First, the sample’s white blood cells are labeled with a magnetic tag. The chip then uses on-chip magnetic “microlenses” to pull away most of those tagged white blood cells, clearing out the overwhelming background and enriching the remaining sample for possible CTCs.

Faster and More Flexible Than Earlier Approaches

According to the report, the entire sorting process takes less than an hour. That speed is important because complex cell-processing workflows can damage fragile cells or make the test too cumbersome for clinical use.

The design also gives the system a practical advantage: it is agnostic to cancer type. In plain terms, because the chip removes blood cells rather than hunting for a specific tumor marker, it can work with samples from many different solid tumors, even when cancers do not share the same surface proteins.

Why Throughput Matters So Much

Many alternative CTC isolation technologies can process only about three to five percent of a leukopak.

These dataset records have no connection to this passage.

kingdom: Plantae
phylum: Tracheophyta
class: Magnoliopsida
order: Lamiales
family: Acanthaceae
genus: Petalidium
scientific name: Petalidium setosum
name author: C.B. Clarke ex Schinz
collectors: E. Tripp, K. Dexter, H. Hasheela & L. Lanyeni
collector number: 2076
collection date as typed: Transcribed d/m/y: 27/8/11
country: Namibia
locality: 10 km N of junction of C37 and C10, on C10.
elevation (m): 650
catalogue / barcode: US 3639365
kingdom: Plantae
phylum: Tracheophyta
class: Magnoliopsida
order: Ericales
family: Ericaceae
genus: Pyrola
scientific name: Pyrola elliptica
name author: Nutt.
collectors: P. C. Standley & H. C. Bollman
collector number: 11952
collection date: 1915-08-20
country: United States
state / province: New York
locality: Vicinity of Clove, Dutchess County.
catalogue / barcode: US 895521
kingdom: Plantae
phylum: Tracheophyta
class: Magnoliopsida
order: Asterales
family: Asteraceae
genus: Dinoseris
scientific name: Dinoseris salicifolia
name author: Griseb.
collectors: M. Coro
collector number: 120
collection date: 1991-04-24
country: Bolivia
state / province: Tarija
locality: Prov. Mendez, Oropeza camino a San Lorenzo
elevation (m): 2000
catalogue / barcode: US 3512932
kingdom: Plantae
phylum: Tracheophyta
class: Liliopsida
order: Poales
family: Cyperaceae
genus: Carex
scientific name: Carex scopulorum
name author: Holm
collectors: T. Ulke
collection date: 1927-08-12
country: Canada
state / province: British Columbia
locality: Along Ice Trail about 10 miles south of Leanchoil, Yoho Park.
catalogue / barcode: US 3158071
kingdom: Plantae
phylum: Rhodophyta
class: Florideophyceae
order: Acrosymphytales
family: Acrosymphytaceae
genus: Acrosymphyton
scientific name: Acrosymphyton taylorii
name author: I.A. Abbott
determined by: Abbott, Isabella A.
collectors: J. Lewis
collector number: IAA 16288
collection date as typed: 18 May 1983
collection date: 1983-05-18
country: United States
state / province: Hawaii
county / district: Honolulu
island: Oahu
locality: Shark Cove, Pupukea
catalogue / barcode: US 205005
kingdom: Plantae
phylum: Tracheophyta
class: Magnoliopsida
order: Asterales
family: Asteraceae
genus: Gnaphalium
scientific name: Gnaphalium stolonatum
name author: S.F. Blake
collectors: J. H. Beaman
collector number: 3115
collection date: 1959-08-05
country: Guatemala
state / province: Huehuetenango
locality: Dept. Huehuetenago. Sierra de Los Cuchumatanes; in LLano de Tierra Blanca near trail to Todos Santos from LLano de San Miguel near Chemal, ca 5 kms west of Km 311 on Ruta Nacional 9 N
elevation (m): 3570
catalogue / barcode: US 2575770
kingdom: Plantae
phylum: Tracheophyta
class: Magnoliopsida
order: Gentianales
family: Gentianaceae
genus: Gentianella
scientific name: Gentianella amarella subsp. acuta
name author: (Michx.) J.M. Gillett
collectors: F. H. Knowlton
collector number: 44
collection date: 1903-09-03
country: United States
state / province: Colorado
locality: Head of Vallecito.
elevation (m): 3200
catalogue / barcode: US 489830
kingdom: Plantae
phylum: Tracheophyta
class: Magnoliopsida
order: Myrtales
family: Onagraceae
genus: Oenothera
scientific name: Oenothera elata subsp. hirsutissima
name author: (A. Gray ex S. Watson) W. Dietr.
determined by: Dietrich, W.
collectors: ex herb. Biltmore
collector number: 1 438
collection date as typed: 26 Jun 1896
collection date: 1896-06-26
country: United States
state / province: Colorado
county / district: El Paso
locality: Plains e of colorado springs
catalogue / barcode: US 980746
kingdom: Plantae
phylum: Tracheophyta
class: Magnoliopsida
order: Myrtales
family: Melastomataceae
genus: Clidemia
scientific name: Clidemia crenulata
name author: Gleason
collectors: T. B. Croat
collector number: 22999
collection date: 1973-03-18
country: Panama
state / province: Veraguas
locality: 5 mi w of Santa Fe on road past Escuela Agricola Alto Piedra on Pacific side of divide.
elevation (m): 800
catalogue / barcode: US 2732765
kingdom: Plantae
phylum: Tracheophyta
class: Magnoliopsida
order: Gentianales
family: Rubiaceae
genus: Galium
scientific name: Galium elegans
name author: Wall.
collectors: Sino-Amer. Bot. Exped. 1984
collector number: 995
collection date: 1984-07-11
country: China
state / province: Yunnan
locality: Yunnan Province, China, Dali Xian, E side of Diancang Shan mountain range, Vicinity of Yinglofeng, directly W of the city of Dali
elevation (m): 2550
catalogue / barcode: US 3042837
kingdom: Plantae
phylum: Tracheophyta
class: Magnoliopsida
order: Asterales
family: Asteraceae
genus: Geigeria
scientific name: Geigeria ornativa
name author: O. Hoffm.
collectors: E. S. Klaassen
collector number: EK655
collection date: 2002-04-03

That means most of a valuable sample is effectively left unsearched, and many rare tumor cells are likely missed.

The iCHIP, by contrast, is built for ultrahigh throughput, or the ability to handle a very large volume of cells quickly. The researchers say that allows it to recover thousands more CTCs than competing methods, a difference that could turn a barely detectable signal into something robust enough for genomic testing and repeated monitoring.

What Better Cell Recovery Could Enable

Recovering more intact CTCs is not just a numbers game. Each additional cell can carry DNA, RNA, and protein information that helps reveal how a tumor is behaving, whether it is likely to resist treatment, and how it differs from the original biopsy taken months or years earlier.

That is one reason liquid biopsy has generated so much excitement in oncology. A blood test that can be repeated often, with minimal discomfort, could let doctors watch cancer adapt in near real time rather than relying on occasional invasive tissue sampling.

Why This Matters

If the technology proves reliable outside the lab, it could make cancer monitoring less invasive and more informative at the same time. Patients who cannot easily undergo repeat tissue biopsies might still get molecular testing that helps guide therapy decisions.

Just as important, the chip’s broad, marker-independent design may reduce a common bias in cell capture systems: missing tumor cells that do not display the “right” surface markers. By focusing on removing normal blood cells instead, the approach may widen the range of cancers and cell states that can be studied through blood.

What Comes Next

The promise is significant, but tools like this still need validation in larger clinical studies to show that better cell capture leads to better patient outcomes. Researchers will need to demonstrate not only that the LPCTC-iCHIP finds more tumor cells, but that those extra cells improve diagnosis, treatment selection, and disease monitoring in real-world care.

Even so, the work points toward a future where liquid biopsy is not limited by the rarity of the cells it seeks. If engineers can keep scaling up sensitivity while preserving cell quality, blood-based cancer testing may shift from an exciting possibility to a routine part of precision medicine.